PKCtheta Contributes to Myotube Formation by Regulating Protein Synthesis

The insulin signaling cascade regulates skeletal muscle protein synthesis. Protein kinase C theta (PKCθ) negatively regulates the insulin signaling cascade. Here we determine the role of PKCθ in myotube formation, a process critical to muscle development, regeneration, and hypertrophy. Using sh‐RNA, we established C 2 C 12 cells with 75% reduction in PKCθ (PKCθKD). PKCθKD myoblasts had enhanced fusion and myotube density, and increased protein synthesis following 4 days of differentiation. Phosphorylation of IRS1ser1101, a PKCθ inhibitory target, was reduced in PKCθKD 4 day old myotubes. Phosphorylation of IRS1ser636/639, substrates of ERK which promote IRS1 degradation, was increased in PKCθKD myotubes and supported by increased ERK activation.
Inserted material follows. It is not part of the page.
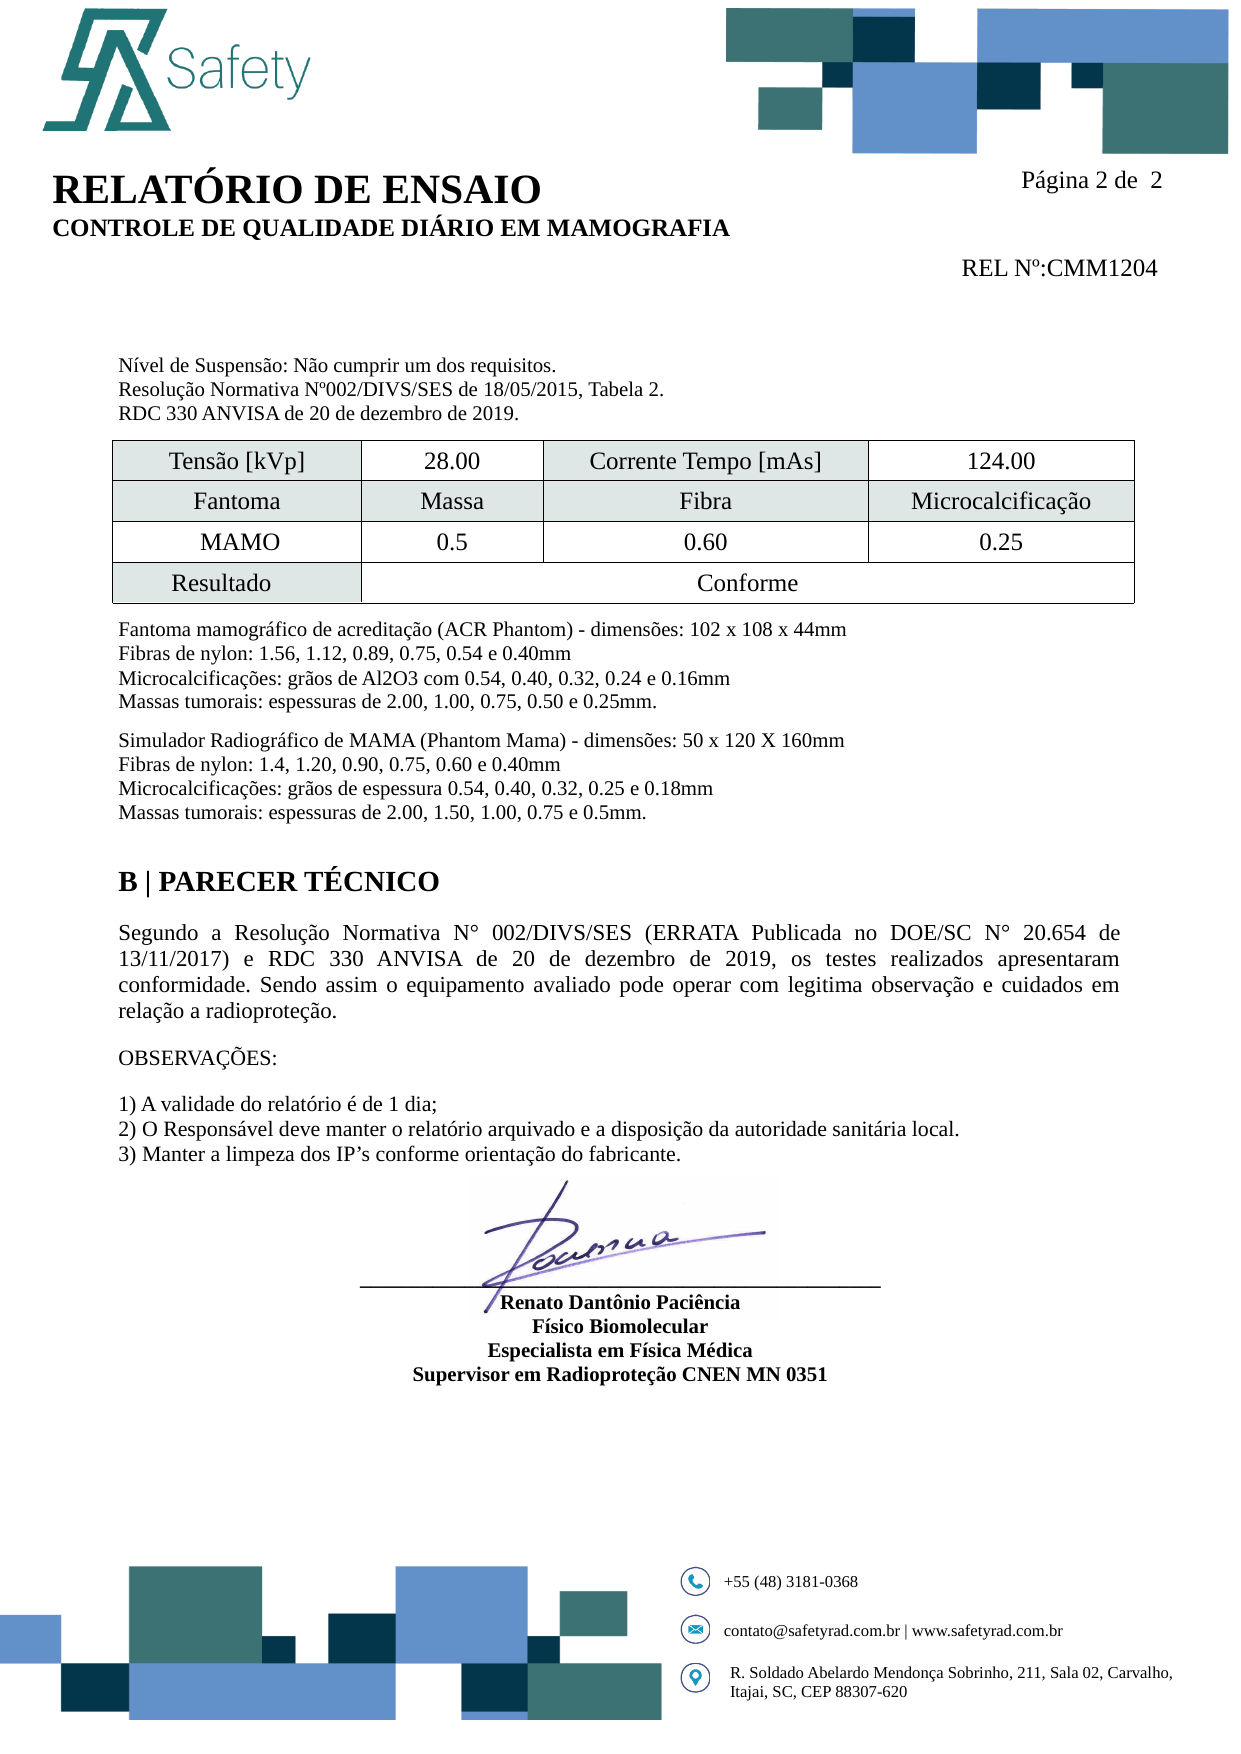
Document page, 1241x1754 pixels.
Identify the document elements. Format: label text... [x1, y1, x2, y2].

Surprisingly, insulin receptor (IR) tyrosine phosphorylation was reduced in PKCθKD myotubes, suggesting insulin resistance. However, PKCθKD and control myotubes both responded to insulin by increasing AKTser473 phosphorylation indicating insulin sensitivity. These findings suggest that reduced IR tyrosine and increased IRS1 serine phosphorylation in PKCθKD myotubes may be the result of protein synthesis negative feedback. Taken together, PKCθ contributes to the events of myotube formation by regulating protein synthesis. Future work is warranted to pursue PKCθ as a viable target to enhance skeletal muscle regeneration and hypertrophy in vivo.